* [SET PROBLEM]
How would you say this sentence from the article on Hanoi's property market in Spanish: "But Vietnam’s economy has averaged over seven percent growth since 2001, and a wave of money has poured into property."

Hanoi’s red-hot property market changing city’s character

February 21st, 2008 - 11:49 am ICT by admin  

By Matt Steinglass
Hanoi, Feb 21 (DPA) Developers are predicting another red-hot year for property in this Vietnam city, with retail rents rising to $200 per sq metre per month, new high-rise projects going up across the city, and the rice fields to the city’s west and north transforming into suburban villas and shopping malls. This is good news for some, but bad news for others.

With its cramped medieval Old Quarter, French colonial avenues, and scattered lakes and pagodas, this city of four million had long retained the feel of an overgrown village.

But Vietnam’s economy has averaged over seven percent growth since 2001, and a wave of money has poured into property. Stately villas in the French quarter have been bulldozed to make way for 10-storey office complexes.

“The old living style in the ancient quarters is changing,” said Tran Quoc Thai, vice head of the conservation division at Hanoi Architectural University. “It’s inevitable.”

* [SOURCE DATA]
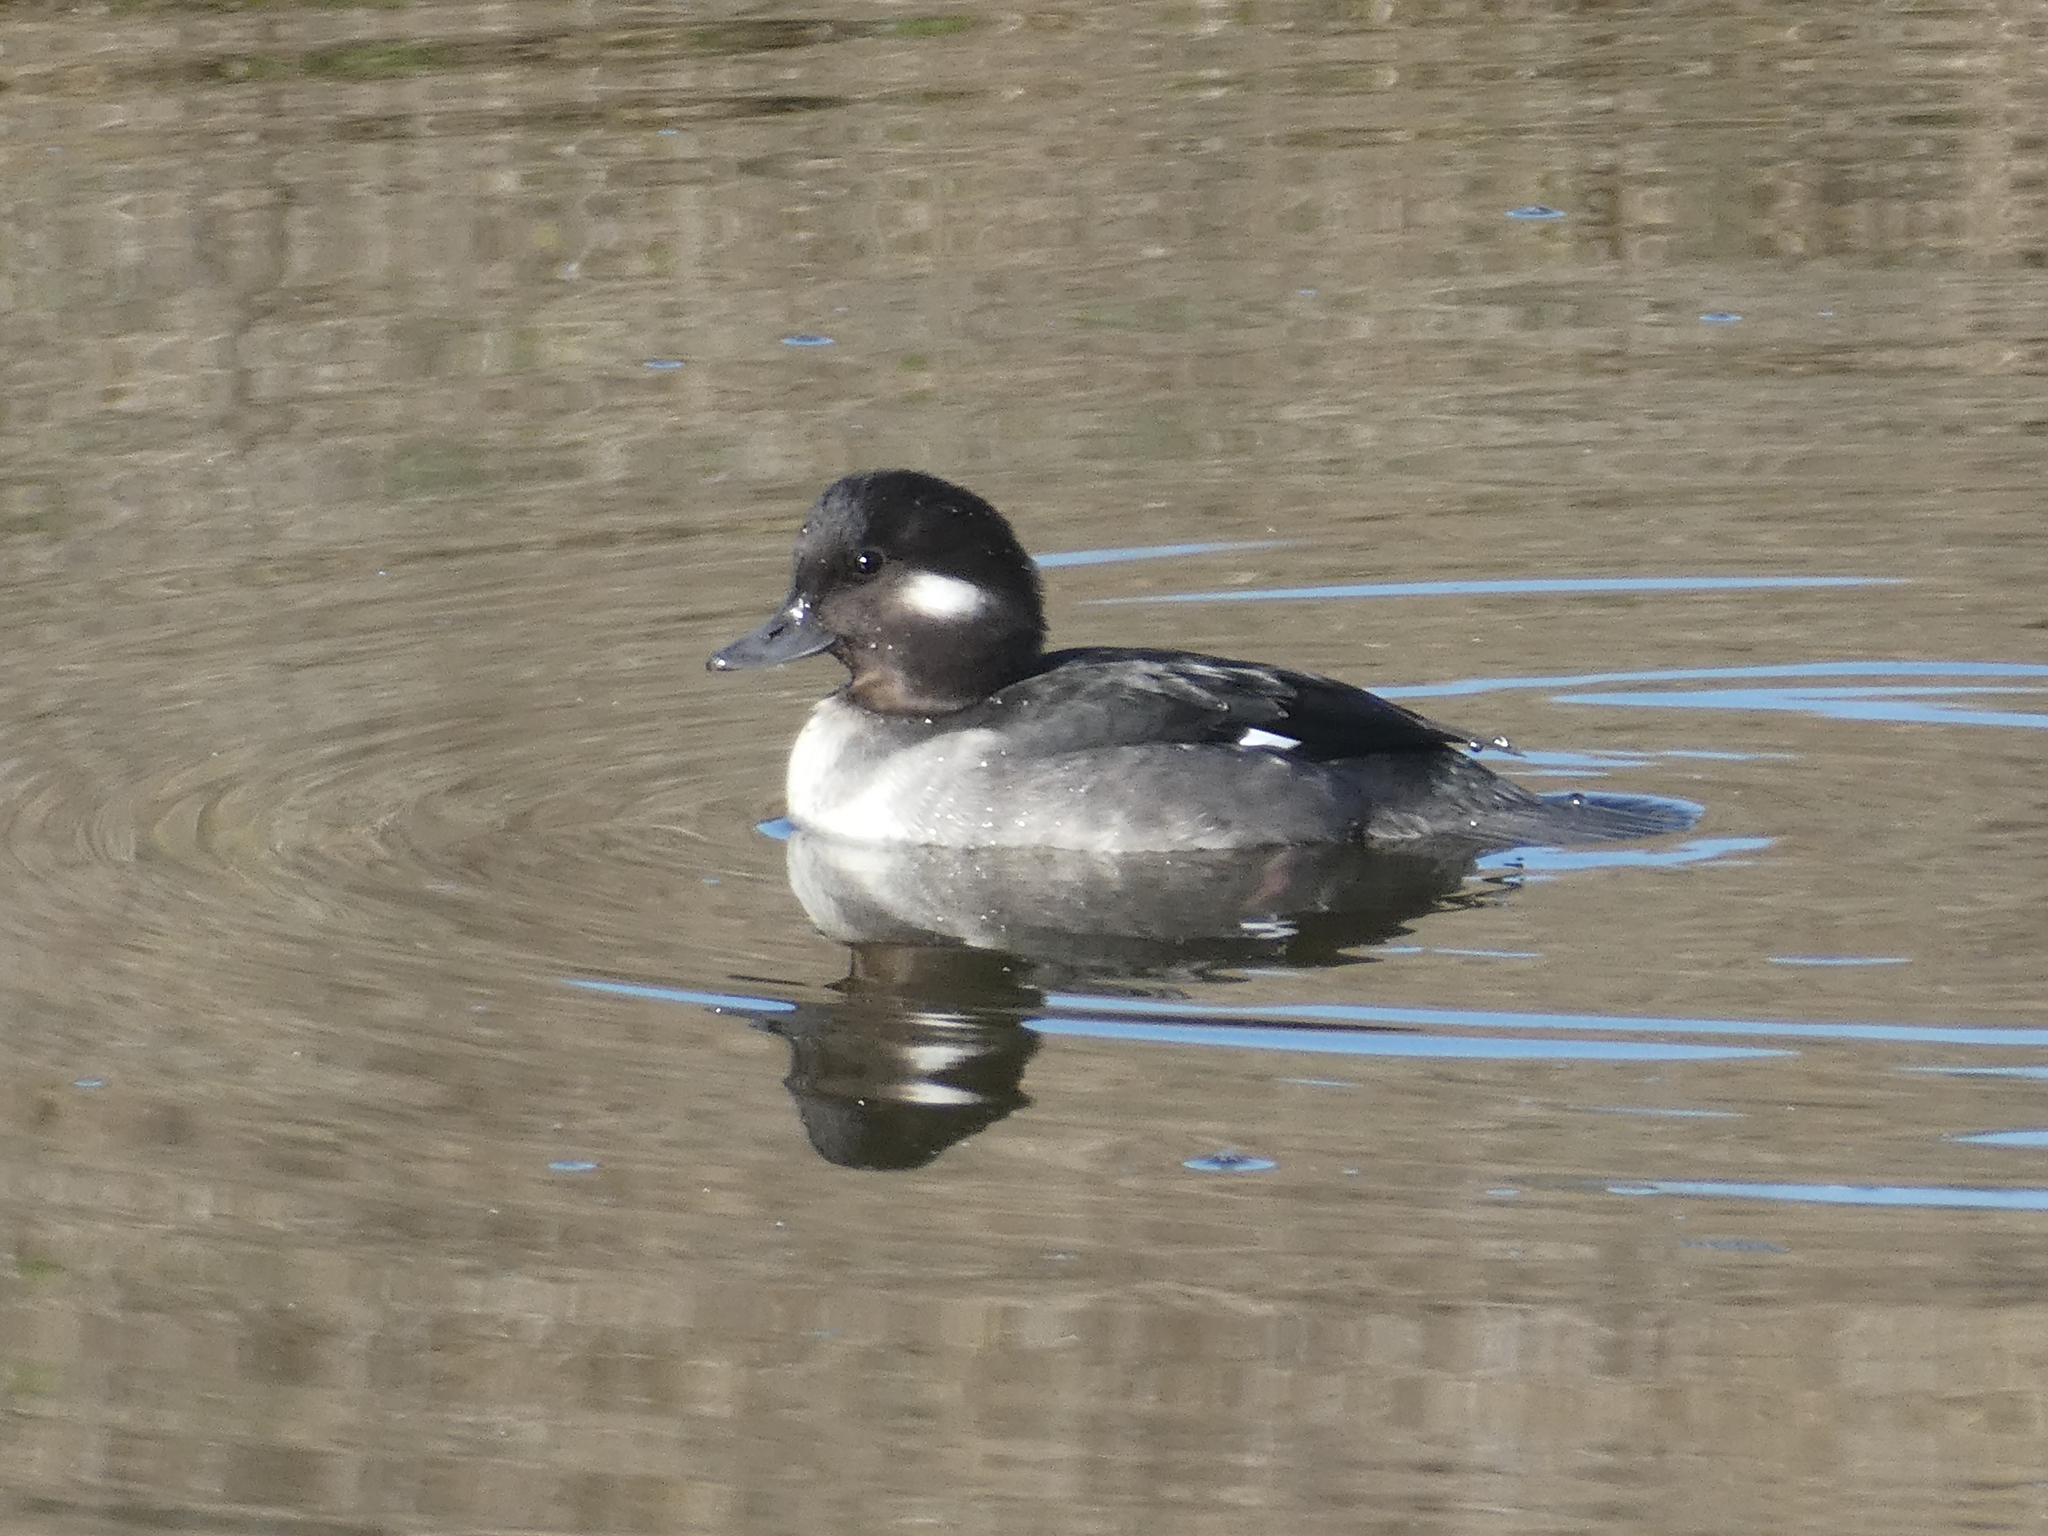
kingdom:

* [TASK RESULT]
Pero la economía de Vietnam ha crecido a un ritmo medio de más del siete por ciento desde 2001, y una oleada de dinero ha afluido al sector inmobiliario.